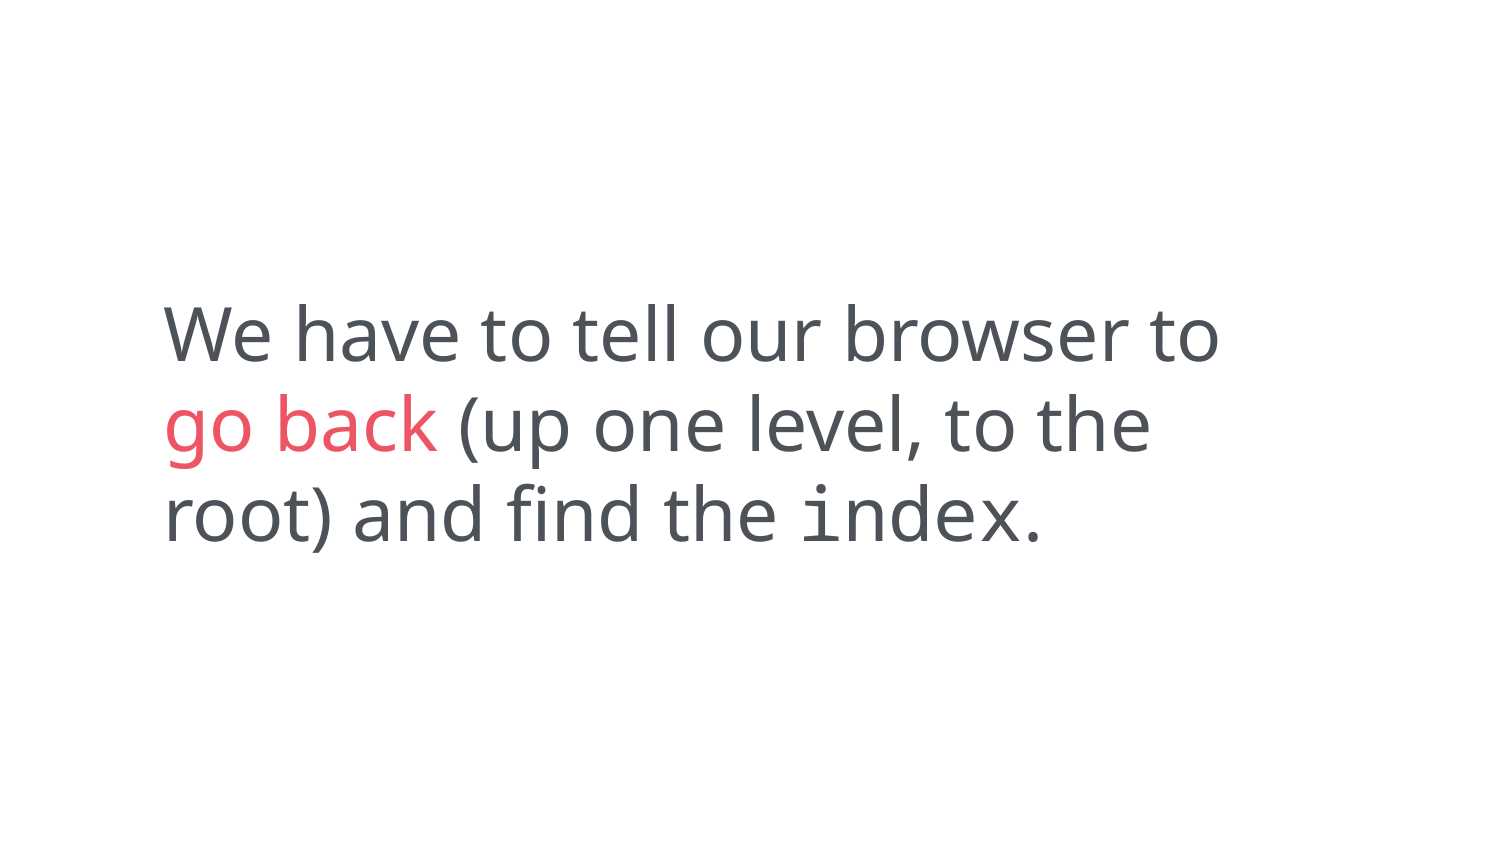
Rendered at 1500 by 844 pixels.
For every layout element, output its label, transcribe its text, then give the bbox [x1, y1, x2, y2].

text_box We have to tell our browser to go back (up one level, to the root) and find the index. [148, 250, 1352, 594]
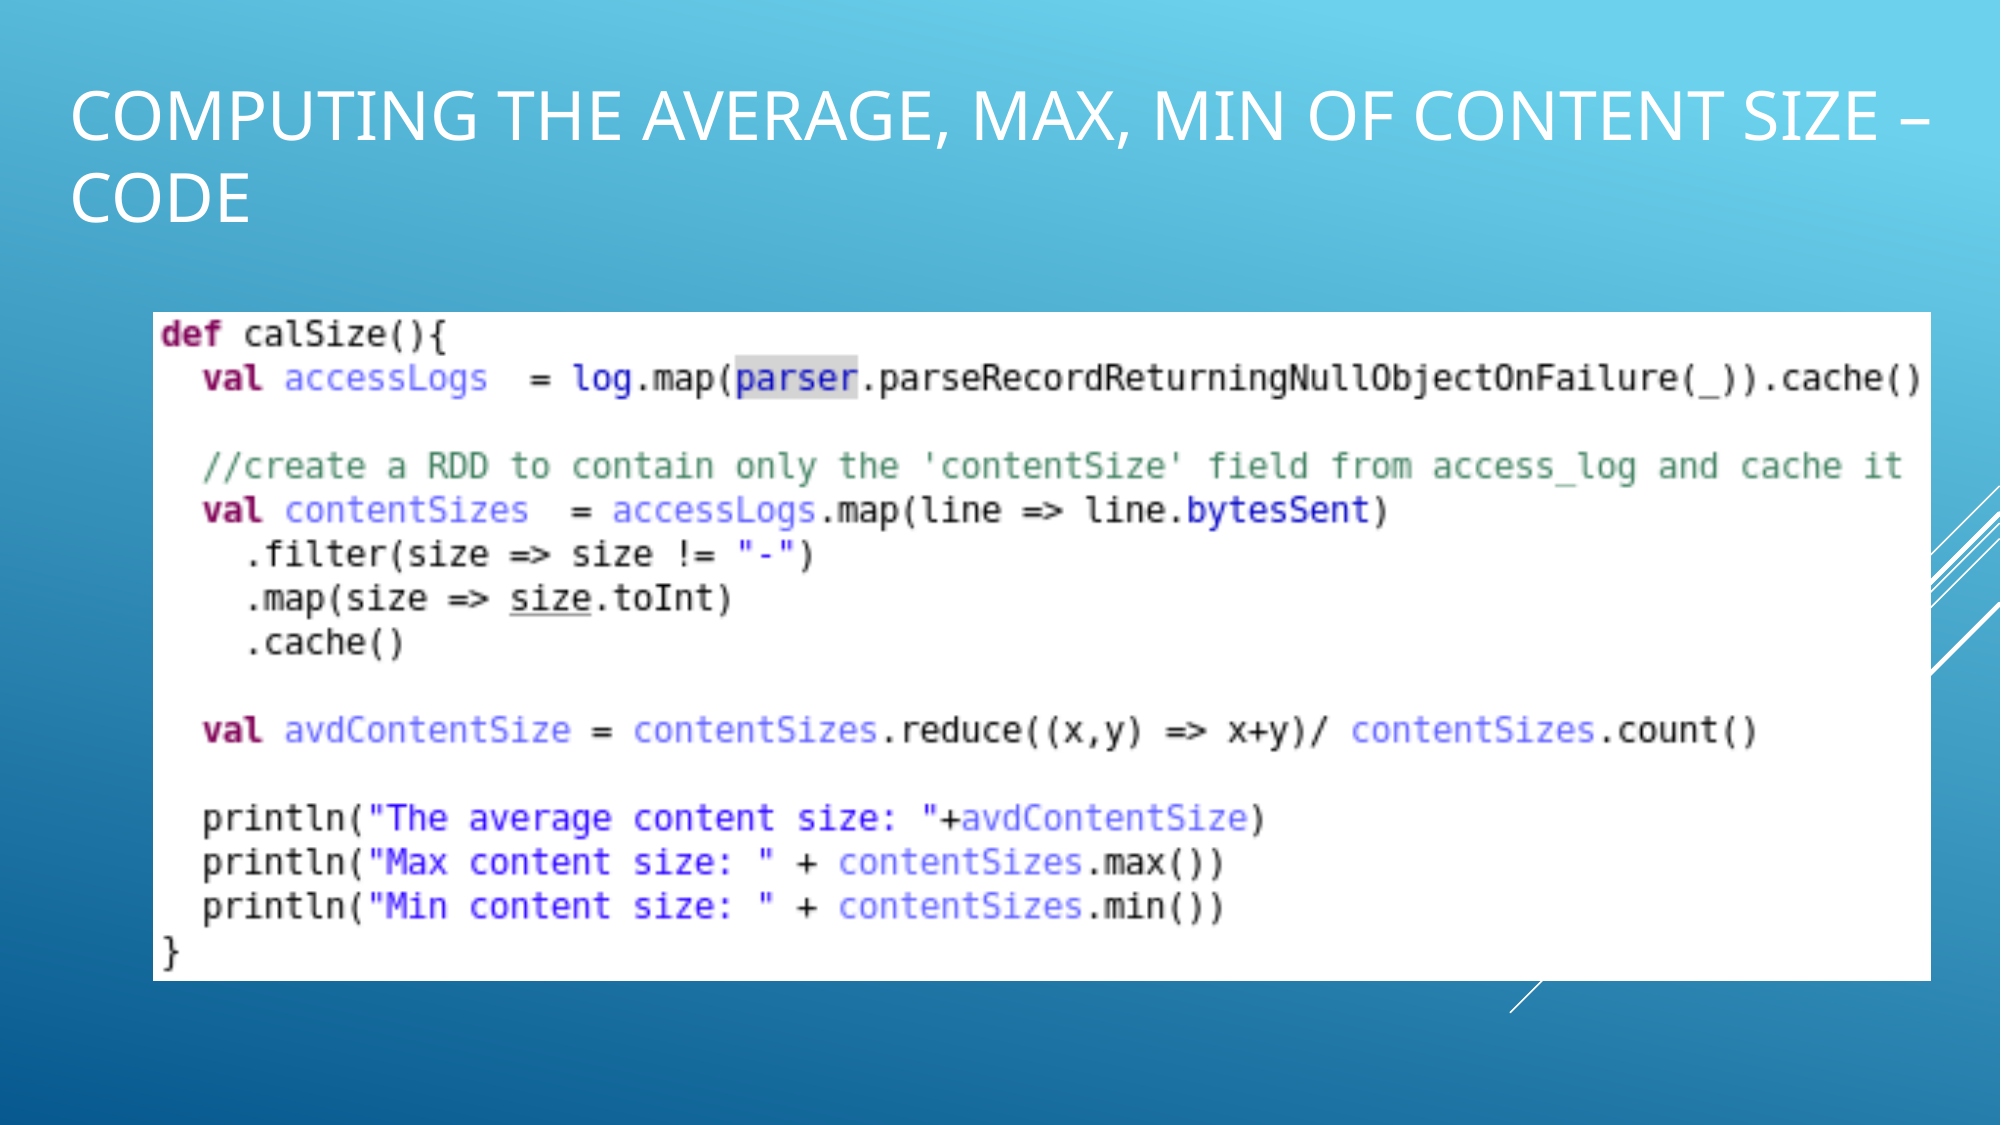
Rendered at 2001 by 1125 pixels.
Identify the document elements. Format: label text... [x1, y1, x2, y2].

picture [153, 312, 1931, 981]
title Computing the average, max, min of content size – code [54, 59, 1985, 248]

• • • • • • •

(Your assignment): Set down exactly what runs from the line with "Rendered at 2001 by 1125 pixels." to the last line of the data above, including both of those lines and no others.

(Task answer):
Rendered at 2001 by 1125 pixels.
Identify the document elements. Format: label text... [x1, y1, x2, y2].

picture [153, 312, 1931, 981]
title Computing the average, max, min of content size – code [54, 59, 1985, 248]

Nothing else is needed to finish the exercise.